• _TUGAS YANG DIMINTA 1_: Tolong salin kata demi kata bagian artikel peremajaan sawit rakyat, mulai dari "Program Peremajaan Sawit Rakyat Tersendat" dan berakhir pada "peremajaan sawit  tersendat.".
• _TUGAS YANG DIMINTA 2_: Menurut artikel peremajaan sawit rakyat, berapa luas sasaran replanting sawit tahun depan dalam program Kementerian Pertanian?

• _BAGIAN TEKS_:
★ ★ ★ ★ ★
Program Peremajaan Sawit Rakyat Tersendat

Arief Kamaludin|KATADATA
Tanaman yang sudah berusia lebih dari 25 tahun perlu diremajakan untuk memastikan tingkat produktivitas sesuai dengan kebutuhan industri, kelangsungan industri sawit serta kesejahteraan petani.
Penulis: Michael Reily
Editor: Ekarina
23/8/2018, 17.51 WIB

Realisasi peremajaan (replanting) sawit rakyar (PSR) hingga Agustus 2018 masih jauh dari target sepanjang tahun ini sebesar 185 ribu hektare. Pemerintah menyebut akan mengidentifikasi hambatan yang dihadapi, sehingga menyebabkan program replanting tak optimal.

Kementerian Koordinator Bidang Perekonomian mengadakan Rapat Koordinasi Terbatas (Rakortas) untuk percepatan program Peremajaan Sawit Rakyat (PSR). Usai rakortas tersebut, Menteri Koordinator Bidang Perekonomian Darmin Nasution mengakui dalam pelaksanaan program peremajaan sawit  tersendat.

“Saya melakukan pengecekan siapa yang lambat, tapi saya minta harus mulai 1 September 2018,” kata Darmin di Jakarta.

Darmin mengatakan, pendanaan program peremajaan saat ini sudah disiapkan Badan Pengelola Dana Perkebunan (BPDP) Kelapa Sawit dan perbankan. Karenanya, program PSR  di Riau setidaknya harus sudah bisa dilakukan dalam waktu 10 hari. 

(Baca : Jokowi Targetkan Peremajaan 25 Ribu Hektare Lahan Sawit di Riau)

Menurut data Kementerian Pertanian, realisasi peremajaan sawit tahun 2017-2018 baru mencapai 4.223 hektare. Angka tersebut masih jauh dari rekomendasi teknis peremajaan sawit sebagai syarat memperoleh pendanaan dari  Badan Pengelola Dana Perkebunan (BPDP) Kelapa Sawit sebanyak 14.792 hektare, maupun dari target program PSR tahun lalu sebesar 20.780 hektare. 

Sementara tahun depan, sasaran replanting sawit dalam program Kementerian Pertanian jauh lebih besar yakni mencapai 500 ribu hektare.

Direktur Tanaman Semusim dan Rempah, Direktorat Jenderal Perkebunan, Kementerian Pertanian, Agus Wahyudi menjelaskan pihaknya diminta untuk terus mencapai target peremajaan.

Catatannya, 5,61 juta hektare dari lahan perkebunan sawit rakyat, sebesar 2,4 juta hektare di antaranya harus diremajakan. “Kami melihat hambatan yang harus diatasi supaya percepatannya bisa terlaksana,” ujar Agus.

Dia mengungkapkan, hambatan yang dirasakan pihaknya dalam program peremajaan salah satunya adlah masalah  teknis birokrasi.  Kerenanya, pihaknya berupaya memenuhi persyaratan agar bisa segera menerima hibah dan fasilitas pendanaan.
★ ★ ★ ★ ★
• _DATA TERKUMPUL_:
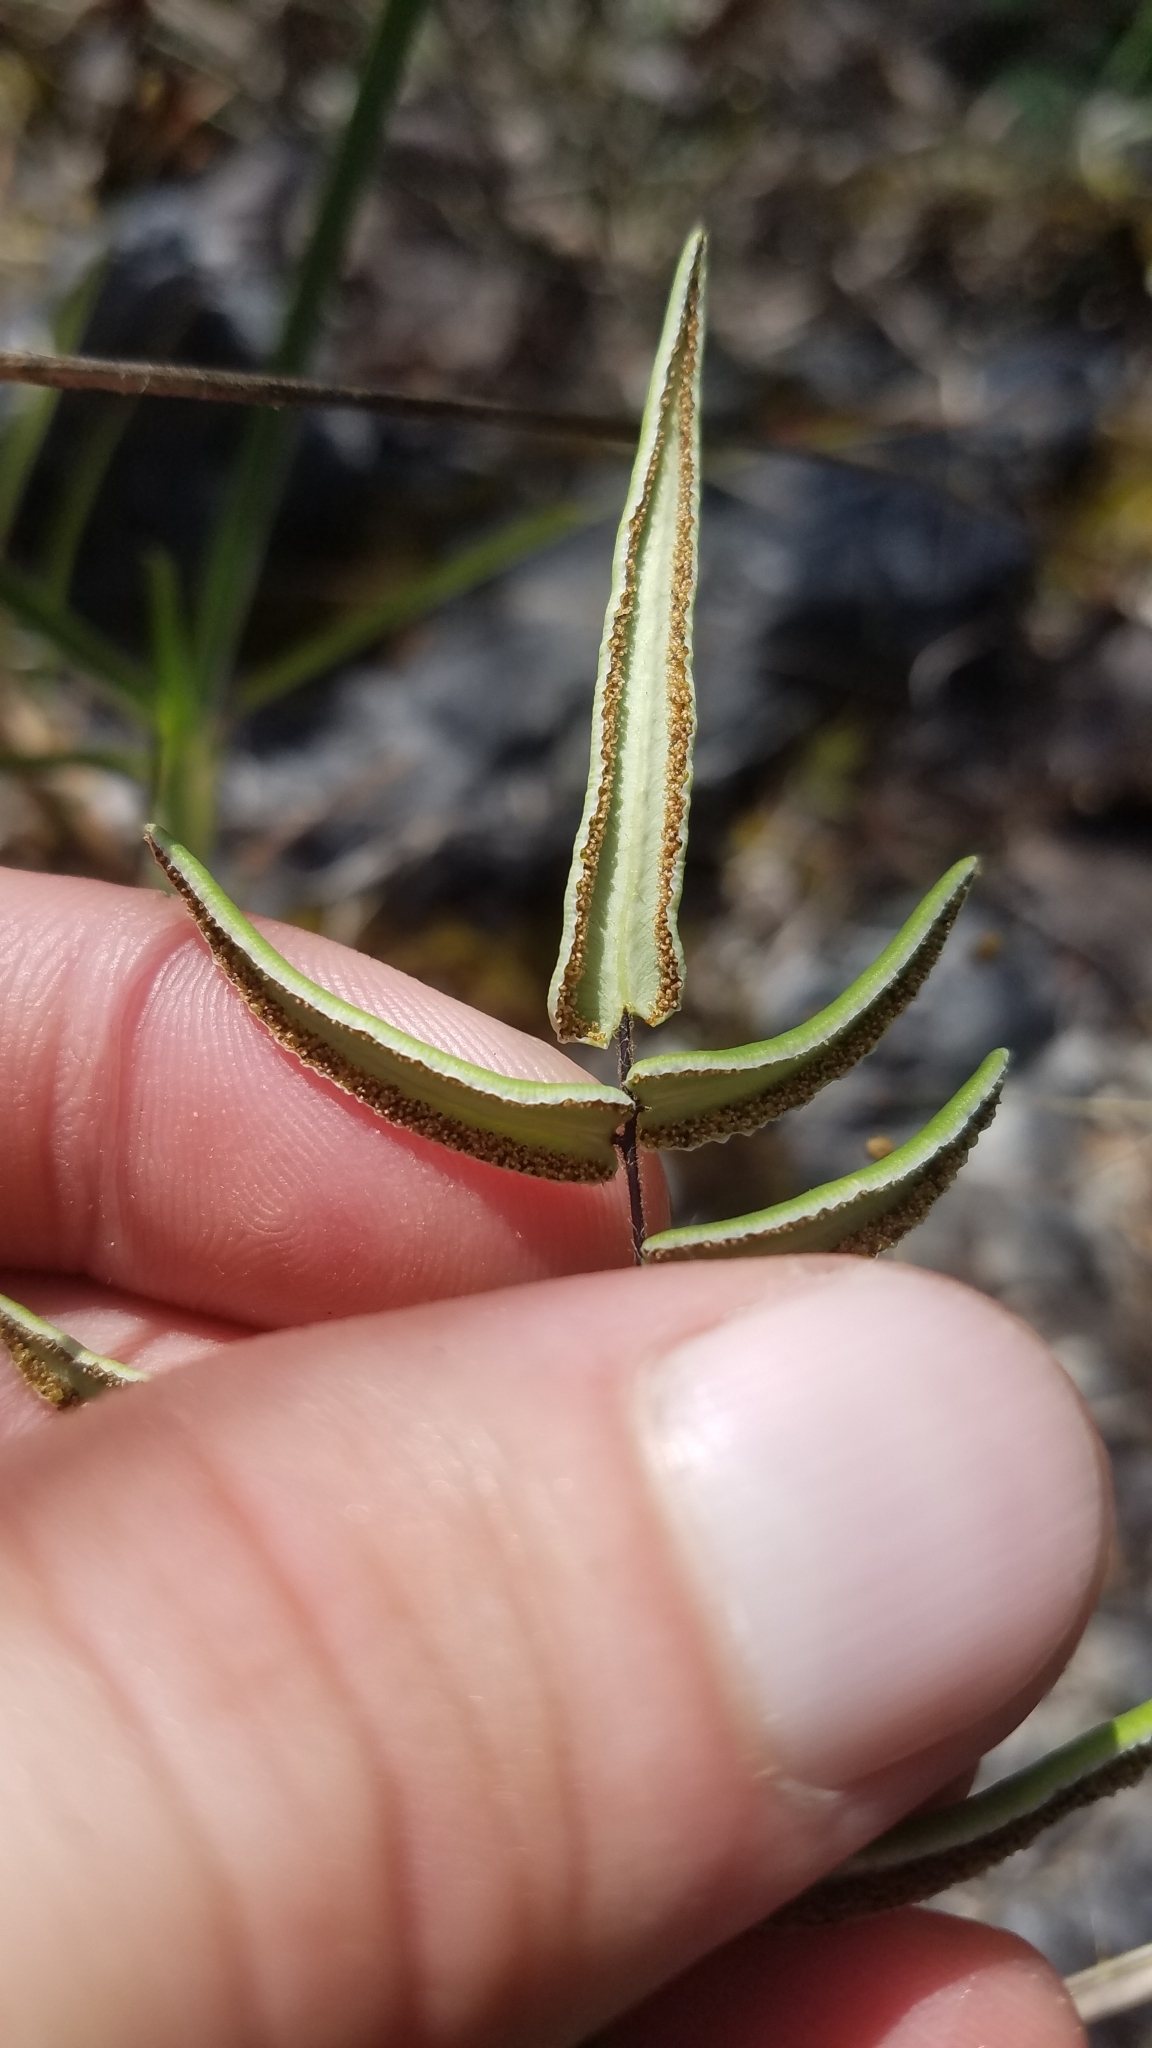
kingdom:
★ ★ ★ ★ ★
• _JAWABAN TUGAS 1_:
Program Peremajaan Sawit Rakyat Tersendat

Arief Kamaludin|KATADATA
Tanaman yang sudah berusia lebih dari 25 tahun perlu diremajakan untuk memastikan tingkat produktivitas sesuai dengan kebutuhan industri, kelangsungan industri sawit serta kesejahteraan petani.
Penulis: Michael Reily
Editor: Ekarina
23/8/2018, 17.51 WIB

Realisasi peremajaan (replanting) sawit rakyar (PSR) hingga Agustus 2018 masih jauh dari target sepanjang tahun ini sebesar 185 ribu hektare. Pemerintah menyebut akan mengidentifikasi hambatan yang dihadapi, sehingga menyebabkan program replanting tak optimal.

Kementerian Koordinator Bidang Perekonomian mengadakan Rapat Koordinasi Terbatas (Rakortas) untuk percepatan program Peremajaan Sawit Rakyat (PSR). Usai rakortas tersebut, Menteri Koordinator Bidang Perekonomian Darmin Nasution mengakui dalam pelaksanaan program peremajaan sawit  tersendat.

• _JAWABAN TUGAS 2_: 500 ribu hektare.